The forecast for Thursday morning was even more sketchy than Wednesday. Waiting for the roads to dry out from the overnight showers, I loitered around the lodge a bit that morning before meeting up with a couple of buddies to meander down to Franklin for lunch. From the lodge we went down US-19 past Endless River Adventures where I spent the previous day, and then on to Wayah Road. Wayah Road is another fantastic mountain pass in these parts, yet it barely qualifies as “paved” in a few spots. Similar to county roads in Ohio and Indiana, the road is maintained on a pretty limited budget. That aside, the tight curves and frequent changes in elevation make it another must-ride.
About halfway to Franklin, we skipped onto NC-711 for a short bit. While freshly paved, rumors have it that it’s not paved in its entirety, something I’d assume skip in the rain. If anyone has been down to these parts lately, I’d love to hear a more in-depth report on whether or not 711 is paved from one end of Wayah Road to the other; it definitely looks like an awesome twisty addition to the “Wayah loop”.

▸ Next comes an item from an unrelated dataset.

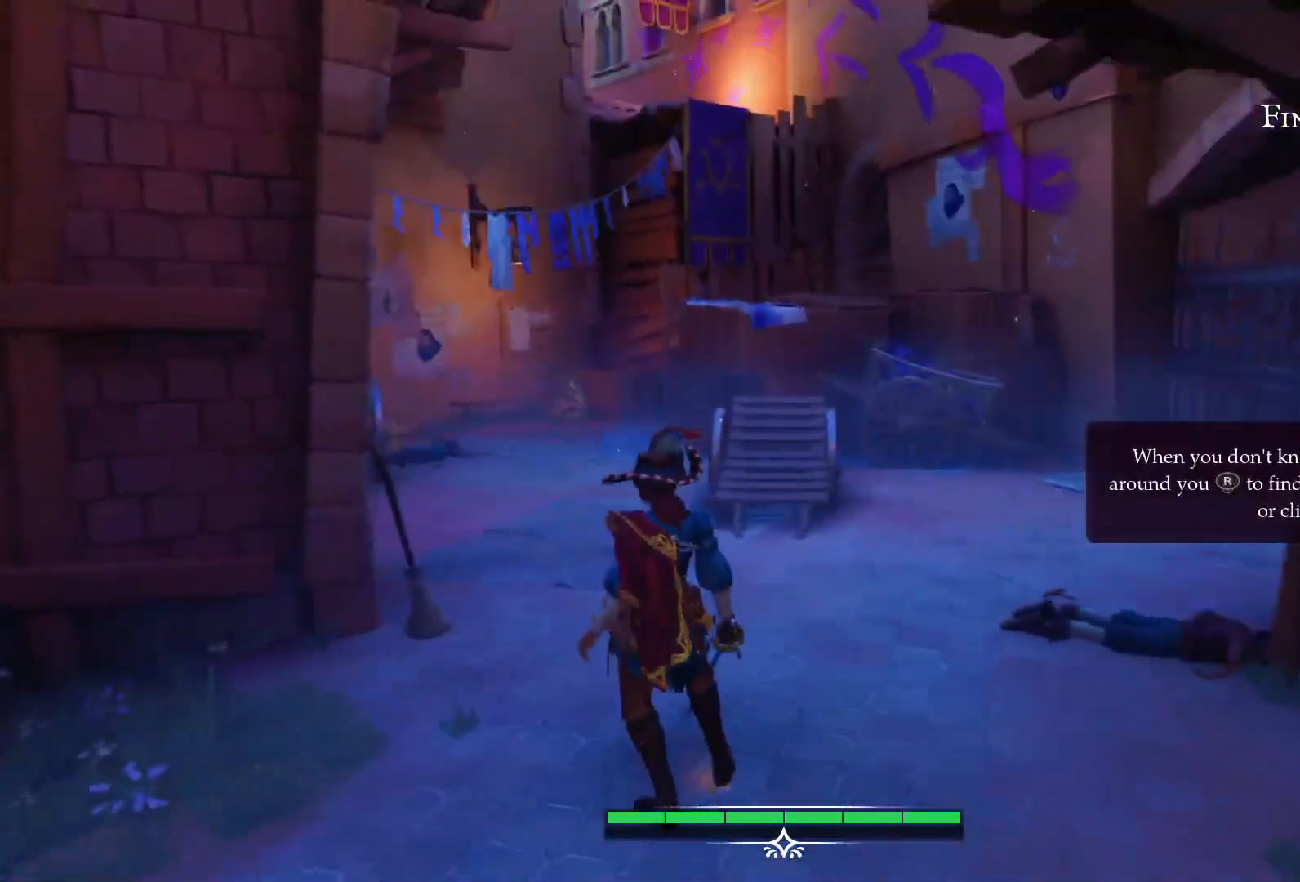
{"buttons": [], "left_stick": "center", "right_stick": "center", "events": []}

In Franklin, we stopped for lunch at Caffé Rel. The Triumph guys have raved about this place, so much so I knew about it all the way back in Dayton (yet for some reason I didn’t take a single photo… I expect I may find some fiery comments below in the coming days). Already quite full from breakfast (including at least 3 cups of coffee), I pretty much stuck to the standard pasta staples, however the crab bisque was probably the best I’d ever had. Attached to a gas station, don’t be fooled by the utilitarian exterior, Caffé Rel is another awesome food destination when riding the area.

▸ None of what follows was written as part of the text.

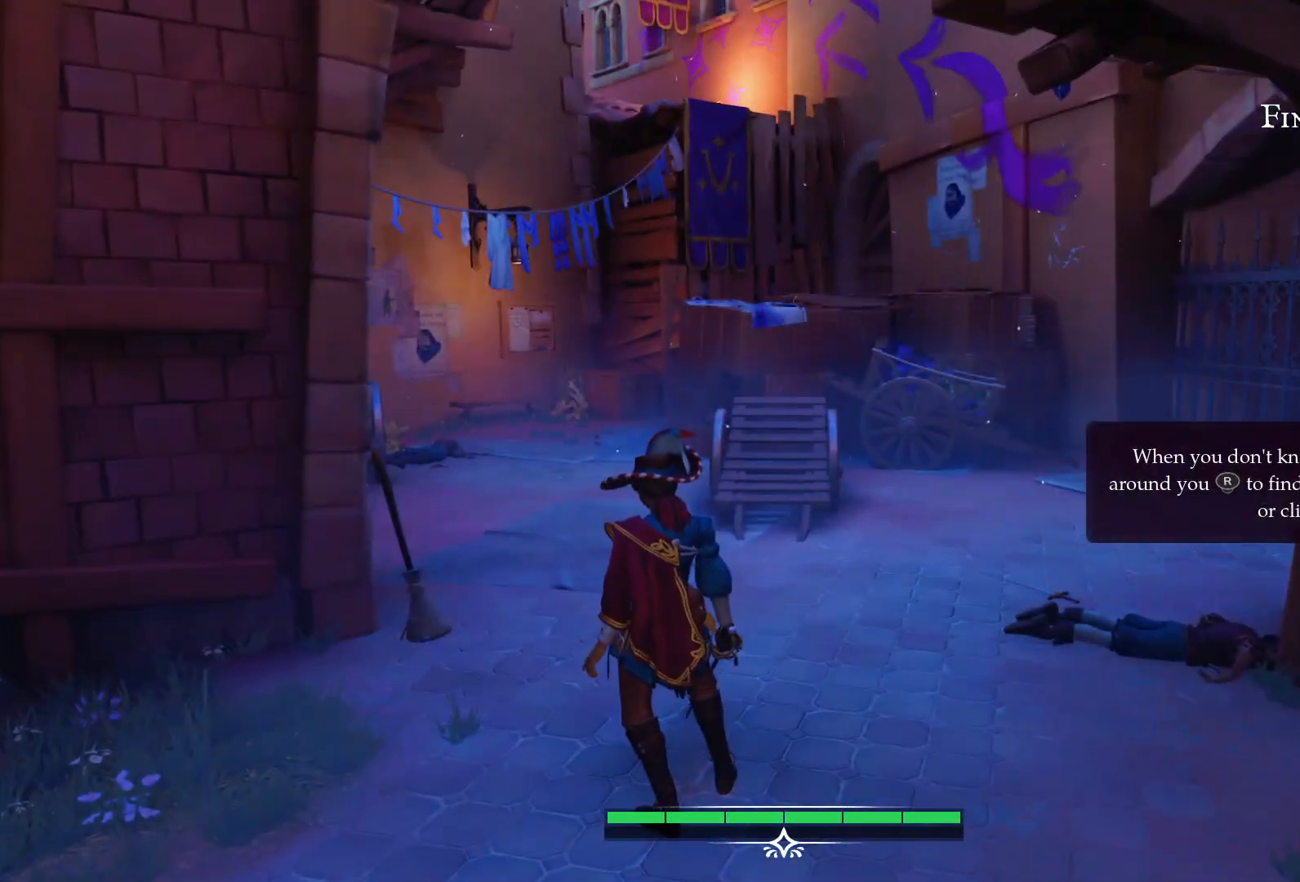
{"buttons": [], "left_stick": "center", "right_stick": "right", "events": [[483, "right_stick", "right"]]}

From Franklin we road back up “Moonshiner 28” to the lodge. If I hadn’t mentioned previously, NC-28, also called “The Hellbender”, is undoubtedly a local underdog, considering that the Dragon, the Cherohala Skyway, and the Blue Ridge Parkway tend to catch most of the press. Unlike the Dragon, NC-28 isn’t overly congested with traffic, but still loaded with tight, slightly banked curves cut into the hillsides (posted speed limit is also 55 MPH in most places). Riders should definitely be prepared for blind and decreasing radius curves when twisting their way back from Franklin; there are also many driveways along the route, the day we rode through there were several spots with gravel and grass clippings in our path.
Stopping at the lodge I thought I had sufficient clear weather to get a quick run across the Dragon before dinner. As luck would have it, not five miles up NC-28, the skies opened up. For a split second, I debated turning back, but after last year’s Dragon Raid, I told myself it was just a little rain. My first solo trip across the Dragon this year, I figured I’d endure the weather and take the time before I missed another chance. Traffic was extremely light on 28 headed toward Deal’s Gap; I was quite appreciative as I was forced to navigate around a few precarious piles of wet leaves, and evidence of a large limb laying in the middle of the road. Arriving at Deal’s gap, I took a moment to get situated in the parking lot before trekking across the Dragon. I exchanged a few stories with a my buddy Dan who happened to be headed back to the lodge, but was just waiting on the previously mentioned limb to be removed before proceeding back (apparently the road was closed at one point).
The Dragon was almost completely barren headed west, the only other bike headed my way was a Honda ST1300 that I let by; that guy was absolutely killing it, despite the wet tarmac. Considering the light traffic, on the far side I stopped to take a photo of the “curves next 11 miles” sign. With the relaxed pace and private nature of the ride, I stopped at several places on the way back to get photos I wouldn’t normally get a chance to take, including an awesome shot of the low clouds at the overlook. About halfway through my trip back toward the gap I realized this was almost exactly when I crossed the dragon for the first time; Thursday last year, around 6 PM, soaking wet (perhaps a new tradition was born?). Stopping at the Tail of the Dragon T-shirt shop, I took the mandatory photo of my bike in front the steel dragon, chit-chatted with my buddy Dan, still drying out, before creeping back to the lodge.
Despite the rain my FirstGear Rainier Jacket and Escape Pants kept me dry, just as planned. A little damp on the forearms and just a few drops in the armpits from zippers that don’t seal out every last drop, but I had no complaints. My new anti-fog visor performed as advertised; what a difference that would have made the year prior! My gloves on the other hand were soaked through; when the big drops started to fall I debated switching to my waterproof gloves, but I figured I could stuff them with newspaper overnight and just move on. (Photo purchased from Killboy.com)
For an otherwise rainy day, I couldn’t complain as I still managed to put nearly 200 miles on the bike. I undoubtedly kept my speed down throughout the day, making sure I would keep positive grip with the rear wheel on so much, unknown, damp pavement across the state. Fortunately, I would still get a chance to see all these roads again in dry conditions in the coming days.